The study was in part supported by Dicofarm S.p.A. The funding sponsors had no role in the design of the study; in the collection, analyses, or interpretation of data; in the writing of the manuscript, and in the decision to publish the results. All authors declare no other competing interests.

Figures

Figure 1
Figure 1
Effects of LGG on enterotoxic effect induced by RV. Caco-2 cell monolayers were infected with RV and preincubated with LGG or mLGG as described in the Methods and then, the short-circuit current (Isc) was evaluated in Ussing chambers togheter with unifected cells (CTRL). *p < 0.05 vs CTRL; #p < 0.05 vs RV; §p < 0.05 vs LGG+RV.
Figure 2
Figure 2
Effect of LGG on oxidative stress induced by RV. (A) ROS production was evaluated in Caco-2 cell monolayers infected with RV preincubated with LGG or mLGG as described in the Methods. [*p< 0.05 vs CTRL; #p<0,05 vs RV]. (B) Caco2 cells were infected with RV following preincubation in the absence of LGG or mLGG and the fluorescence of the ROS probe was evaluated one hour following infection. Magnification: 400X (C) Caco-2 cells monolayers were infected with RV and glutathione was evaluated one hour following infection and levels of GSH (gray) and GSSG (white) were measured.
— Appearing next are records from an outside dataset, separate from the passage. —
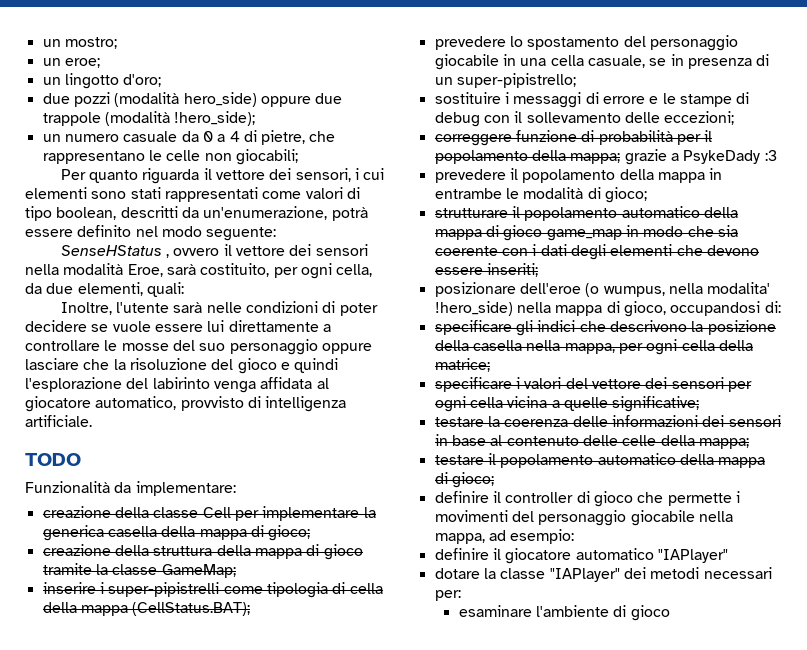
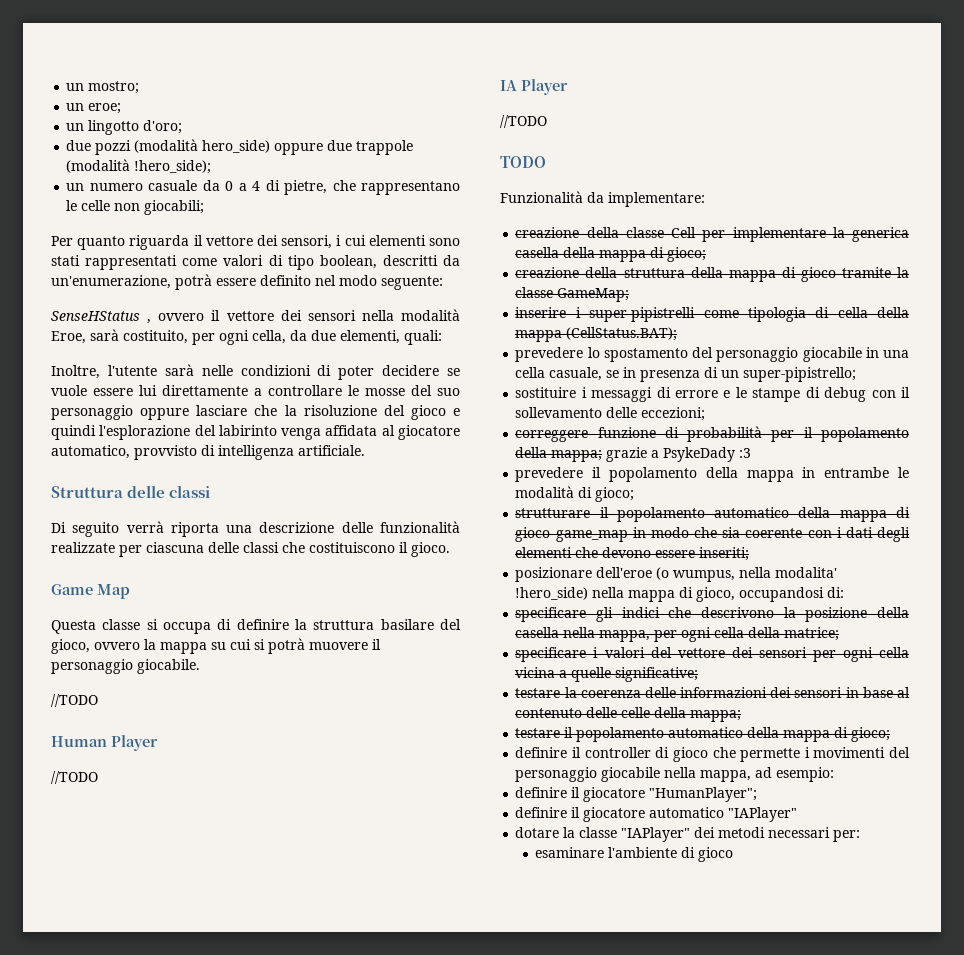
(92, 421) none -> [51,485,211,498] [51,521,460,537] [51,542,450,557] [51,584,130,599] [51,619,461,634] [51,638,381,654] [51,659,200,674] [51,694,98,707] [51,735,158,751] [51,771,98,784] [500,79,568,95] [500,115,547,128] // Struttura delle classi // Di seguito verrà riporta una descrizione delle funzionalità realizzate per ciascuna delle classi che costituiscono il gioco. // Game Map // Questa classe si occupa di definire la struttura basilare del gioco, ovvero la mappa su cui si potrà muovere il personaggio giocabile. // //TODO // Human Player // //TODO // IA Player // //TODO
(575, 536) none -> [515,787,758,802] // definire il giocatore "HumanPlayer";

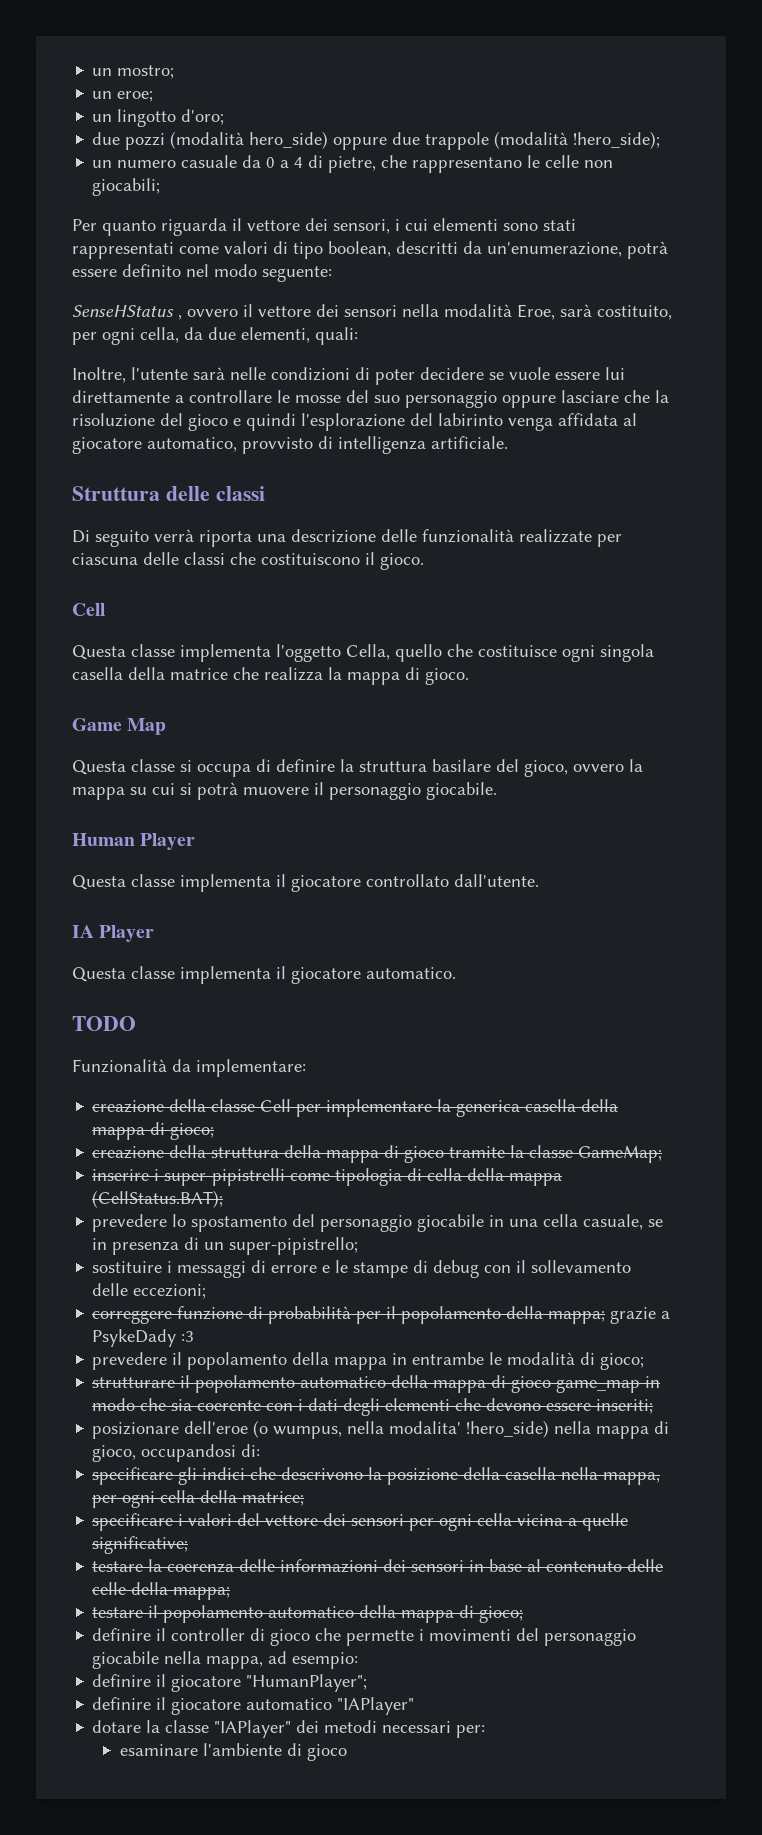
(450, 549) none -> [72,603,105,616] [72,644,654,662] [72,667,469,685] // Cell // Questa classe implementa l'oggetto Cella, quello che costituisce ogni singola casella della matrice che realizza la mappa di gioco.
[51,694,98,707] // //TODO -> (497, 791) none
[51,771,98,784] [500,79,568,95] [500,115,547,128] //TODO // IA Player // //TODO -> [72,874,539,892] [72,925,155,942] [72,966,456,984] Questa classe implementa il giocatore controllato dall'utente. // IA Player // Questa classe implementa il giocatore automatico.

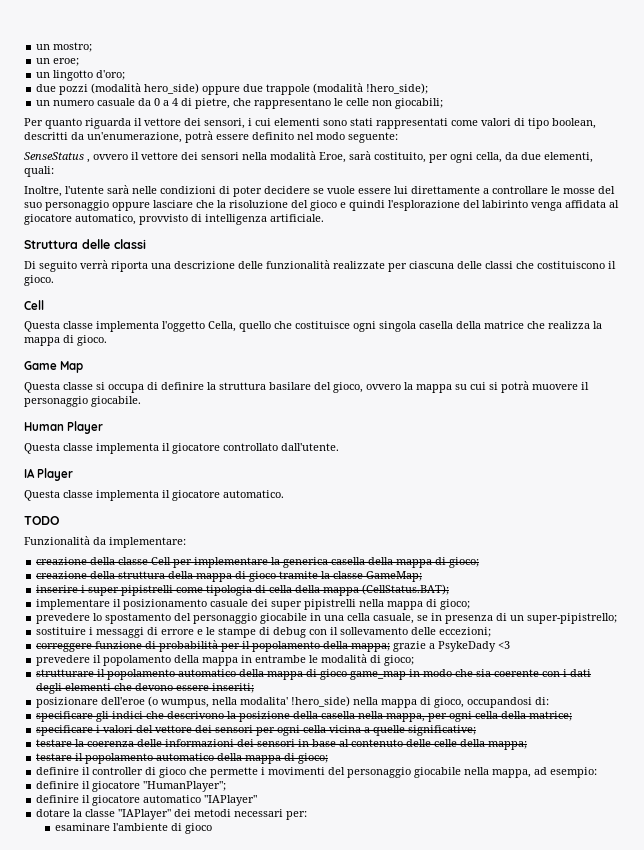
[72,305,174,317] SenseHStatus -> [24,152,84,160] SenseStatus
(224, 1199) none -> [36,599,471,610] // implementare il posizionamento casuale dei super pipistrelli nella mappa di gioco;
[181,1331,195,1342] :3 -> [498,641,511,649] <3

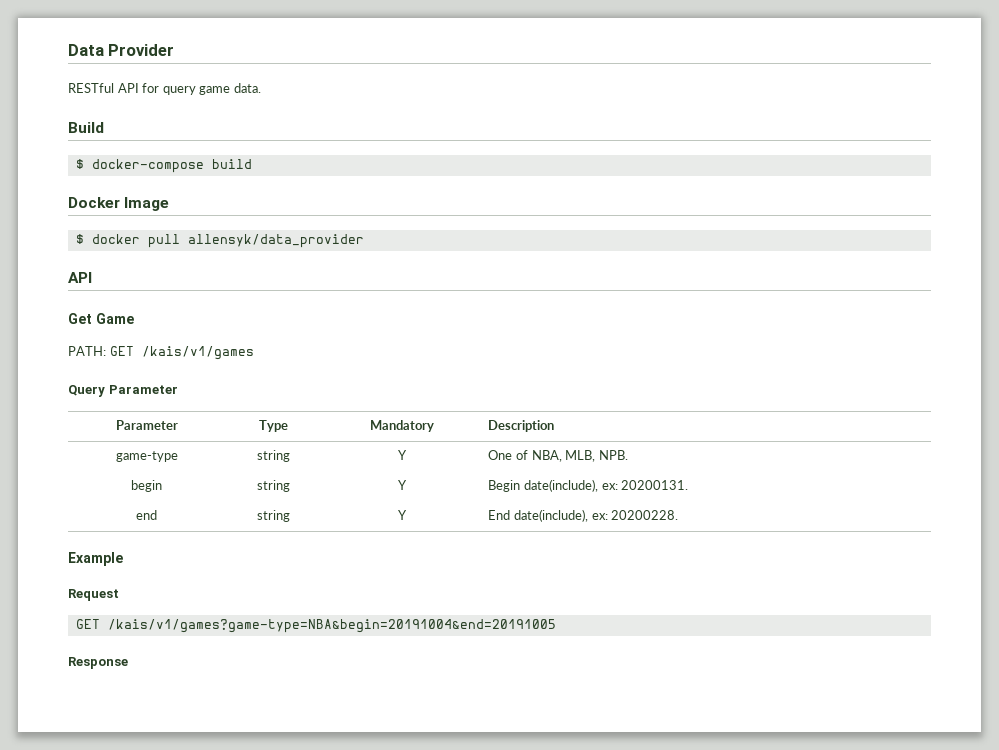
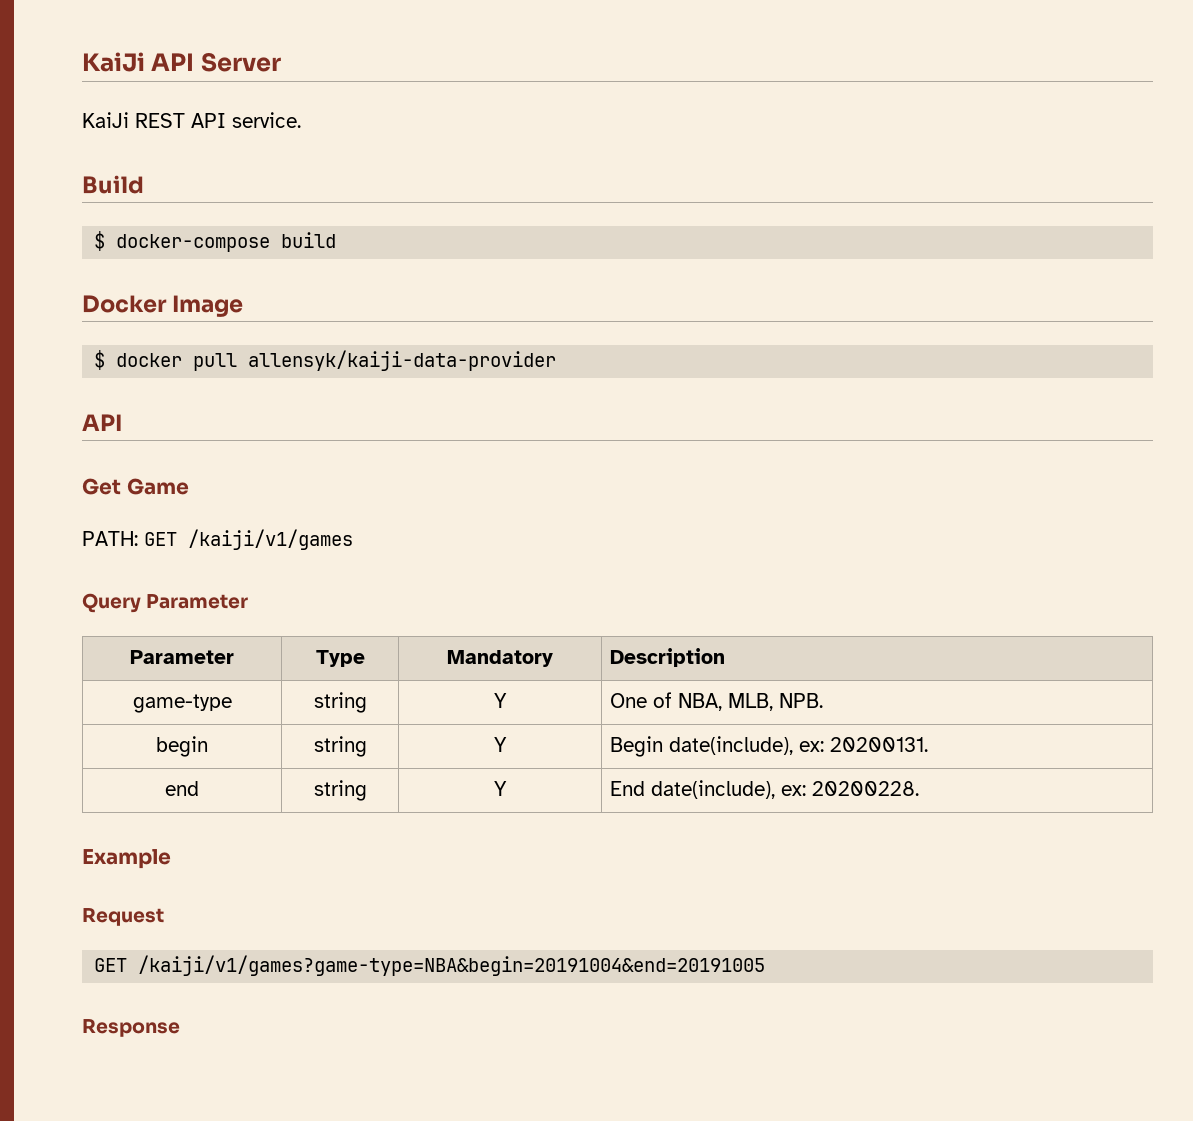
[68,44,175,56] [68,83,261,95] Data Provider // RESTful API for query game data. -> [82,52,281,72] [82,112,301,128] KaiJi API Server // KaiJi REST API service.
[187,234,364,248] allensyk/data_provider -> [248,350,557,371] allensyk/kaiji-data-provider
[141,346,254,360] /kais/v1/games -> [188,529,353,550] /kaiji/v1/games
[107,619,556,633] /kais/v1/games?game-type=NBA&begin=20191004&end=20191005 -> [138,955,766,976] /kaiji/v1/games?game-type=NBA&begin=20191004&end=20191005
LGG and mLGG preincubation are present during the activation phase of the virus as described in the Methods. [*p < 0.05 vs control; #p < 0.05 vs RV]. In all experiments, NAC was used as antioxidant factor.
Figure 3
Figure 3
Effect of LGG on cytotoxic damage induced by RV. (A) Occludin, as marker of tight junction structure, was evaluated with immunofluorescence in Caco-2 cell monolayers infected with RV preincubated with LGG or mLGG as described in the Methods Magnification: 400X. (B) Caco-2 cells monolayers were infected with RV following preincubation in the of LGG or mLGG and transepithelial electrical resistence (TEER) was evaluated as described in the Methods together with uninfected cells; [*p < 0.05 vs CTRL; #p < 0.05 vs RV]. (C) Phalloidin, as marker of cytoskeleton architecture, was used with immunofluorescence in Caco-2 cell monolayers infected with RV preincubated with LGG or mLGG as described in the Methods Magnification: 400X.
Figure 4
Figure 4
Effect of LGG on apoptosis induced by RV. (A) Apoptotic nuclei were evaluated in Caco-2 cell monolayers infected with RV preincubated with LGG or mLGG as described in the Methods Magnification: 400X. (B) Caco2 cells were infected with RV following preincubation in the absence of LGG or mLGG and caspase-3 activity as apoptotic marker was evaluated as described in Methds [*p < 0.05 vs CTRL; #p < 0.05 vs RV].
Figure 5
Figure 5
Effect of LGG on RV-induced activation of NF-kB pathway in Caco-2 cells. (A) Activated NF-kB p65 subunit (upper panel) was evaluated in RV-infected Caco-2 cells with or without the addition of mLGG or LGG and compared to total p65 levels in a western blot experiment. (B) NF-kB p65 subunit was detected in RV-infected cells with or without the addition of mLGG or LGG with immunofluorescent method as described in “Method” section and nuclei were stained by Hoerst. Red arrows indicate the p65 nuclear localization. Data are representative of 3 separate experiments.